The cor.test function in R was used to calculate the relationship between cell-type proportions and age. As each minor cell-type proportion was calculated as a subset of its major cell population, Benjamini–Hochberg correction was applied to minor cell types within a major group, with a significance threshold of 0.05.

ASPEN uses the fgsea and gage BioConductor packages for significance testing. For each cell type, FDR correction at a significance threshold of P < 0.05 was used for both fgsea (using Benjamini–Hochberg correction) and gage (using default FDR calculations) across all analyzed pathways. A pathway was only considered significant if it reached the adjusted P value threshold for both packages.

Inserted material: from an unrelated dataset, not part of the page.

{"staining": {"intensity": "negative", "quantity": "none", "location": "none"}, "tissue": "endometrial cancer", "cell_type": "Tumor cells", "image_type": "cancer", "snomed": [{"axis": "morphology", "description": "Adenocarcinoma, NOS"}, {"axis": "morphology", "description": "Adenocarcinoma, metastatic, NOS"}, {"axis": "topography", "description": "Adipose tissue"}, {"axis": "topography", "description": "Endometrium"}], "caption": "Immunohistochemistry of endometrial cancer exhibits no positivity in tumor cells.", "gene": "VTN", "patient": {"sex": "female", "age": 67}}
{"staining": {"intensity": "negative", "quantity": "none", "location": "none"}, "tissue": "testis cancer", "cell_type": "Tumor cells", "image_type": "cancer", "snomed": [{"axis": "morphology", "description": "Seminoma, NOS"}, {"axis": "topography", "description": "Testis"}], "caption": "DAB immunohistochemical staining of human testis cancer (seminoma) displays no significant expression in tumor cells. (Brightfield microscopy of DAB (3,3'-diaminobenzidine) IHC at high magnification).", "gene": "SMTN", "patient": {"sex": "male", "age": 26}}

CellChat analyses relied on probability calculations specific to the CellChat package. The rankNet function uses permutation testing to determine significant pathway communication differences between age groups. Univariate logistic regression for determining pathways of interest implemented a Wald test for the P value calculation for each pathway. We selected pathways of interest as those with P < 0.05 across at least 15 different source cell and target cell combinations, as described above. No further P value adjustment was made on the results of the univariate analyses; it was unnecessary because the P value threshold was simply implemented as a signifier that a pathway should be explored further, and no further biological conclusions were made from the logistic regressions. In the ligand–receptor visualizations, we relied on the CellChat algorithm’s probability calculation to identify the P values of the communication probabilities. We set the threshold for visualization at 0.01.

For the cell-type proximity mIF analyses, we used a Wilcoxon rank-sum test to compare proximity calculations between older and younger cohorts, followed by Benjamini–Hochberg correction.

Reporting summary

Further information on research design is available in the Nature Portfolio Reporting Summary linked to this article.